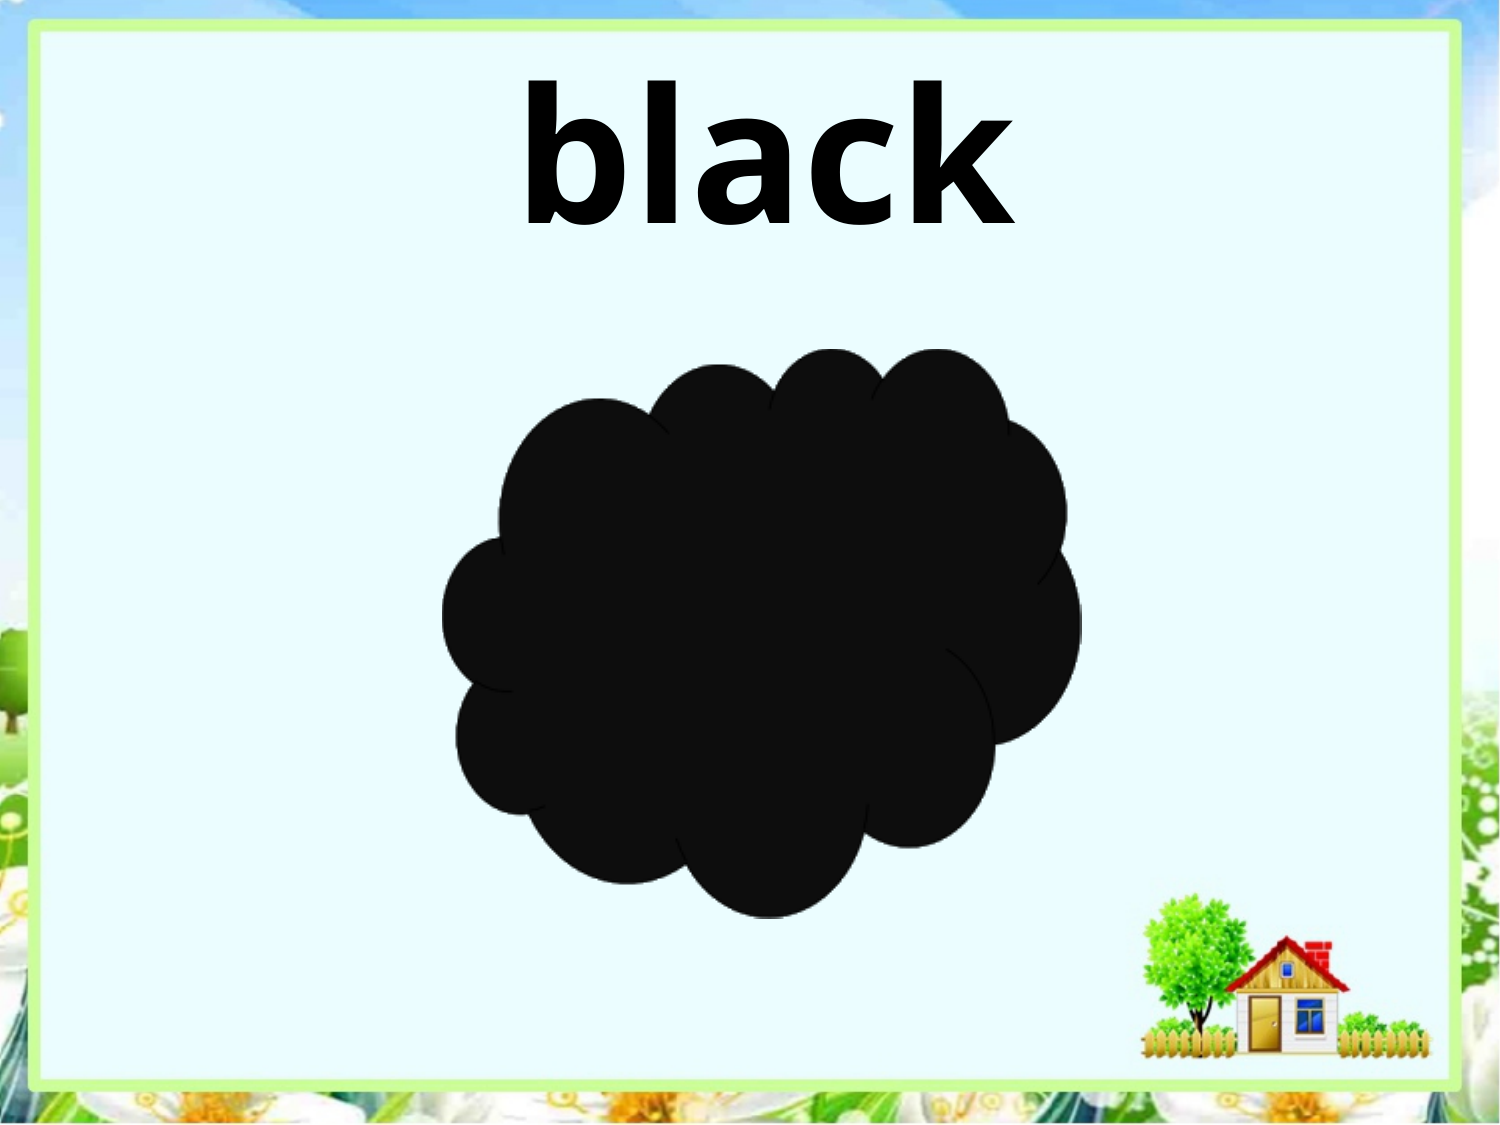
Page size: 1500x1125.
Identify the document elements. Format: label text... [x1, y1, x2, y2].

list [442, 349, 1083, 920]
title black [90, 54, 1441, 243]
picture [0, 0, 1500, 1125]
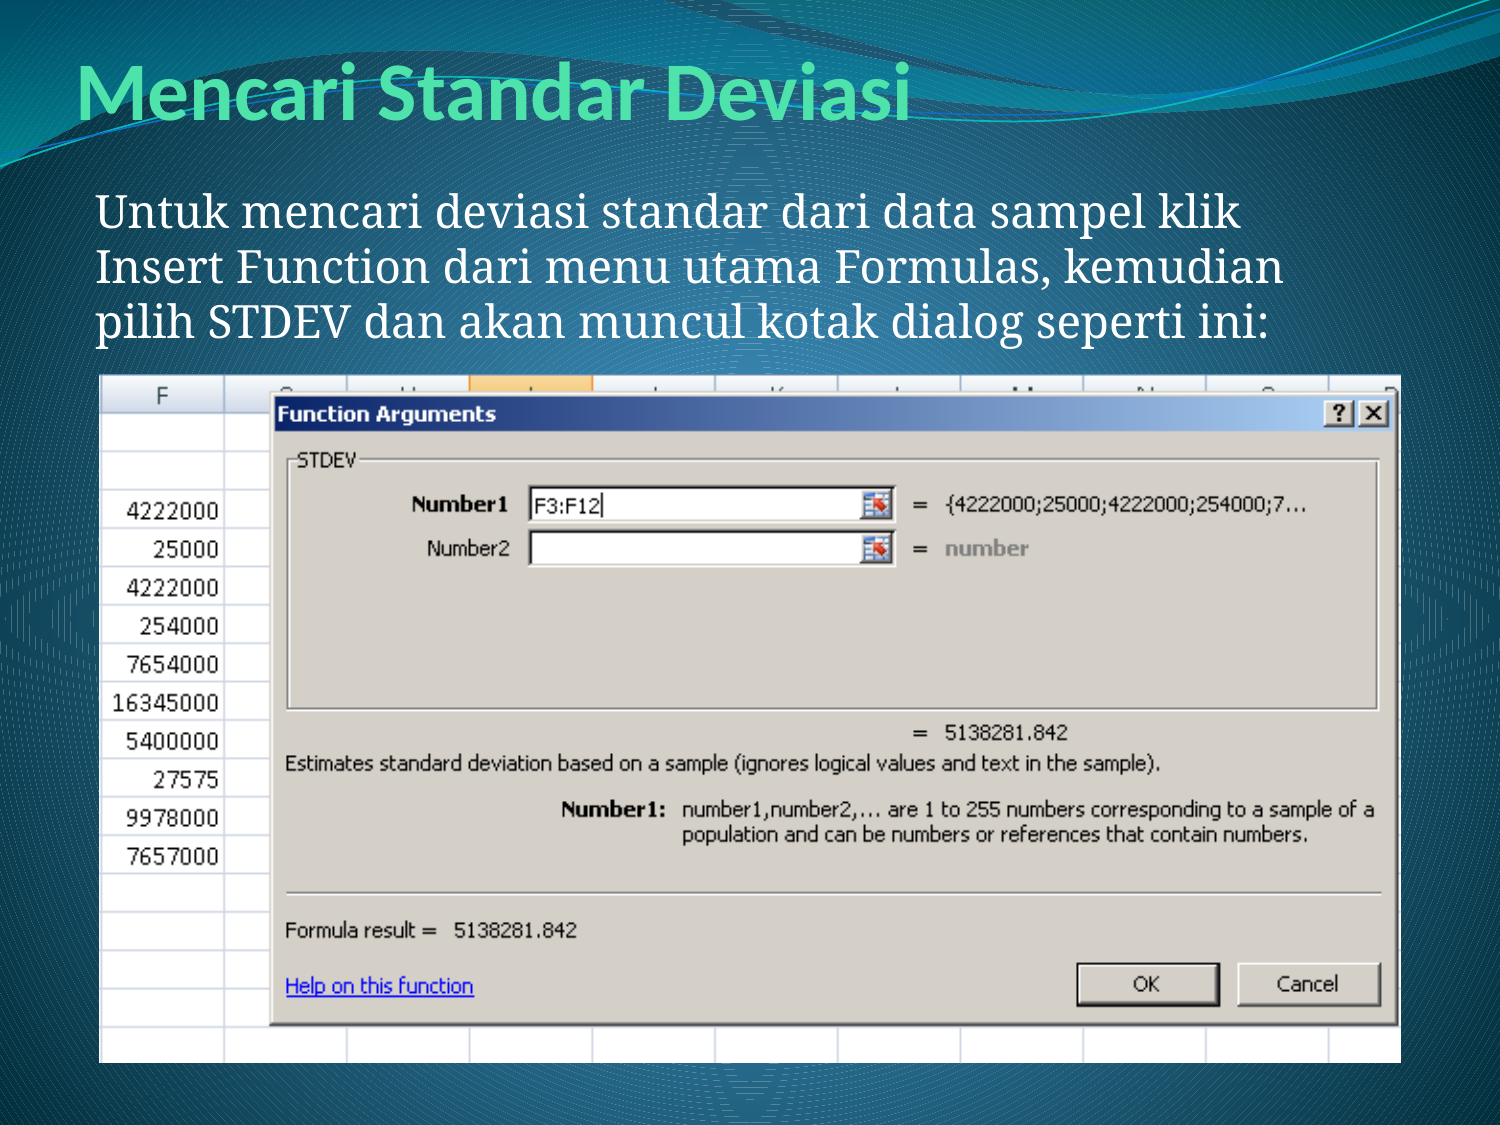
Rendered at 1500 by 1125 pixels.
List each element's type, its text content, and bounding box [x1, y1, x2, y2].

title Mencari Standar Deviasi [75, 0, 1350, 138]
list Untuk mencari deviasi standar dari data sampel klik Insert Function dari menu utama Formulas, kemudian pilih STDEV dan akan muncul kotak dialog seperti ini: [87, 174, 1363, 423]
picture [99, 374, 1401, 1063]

**Action item**
Repeat the listing above in full, exactly, and omit its pictures.

**Reply to the task**
Page size: 1500x1125.
Identify the document elements. Format: label text... [x1, y1, x2, y2].

list [442, 349, 1083, 920]
title black [90, 54, 1441, 243]
picture [0, 0, 1500, 1125]
Rendered at 1500 by 1125 pixels.
List each element's type, its text content, and bounding box [x1, y1, x2, y2].

title Mencari Standar Deviasi [75, 0, 1350, 138]
list Untuk mencari deviasi standar dari data sampel klik Insert Function dari menu utama Formulas, kemudian pilih STDEV dan akan muncul kotak dialog seperti ini: [87, 174, 1363, 423]
picture [99, 374, 1401, 1063]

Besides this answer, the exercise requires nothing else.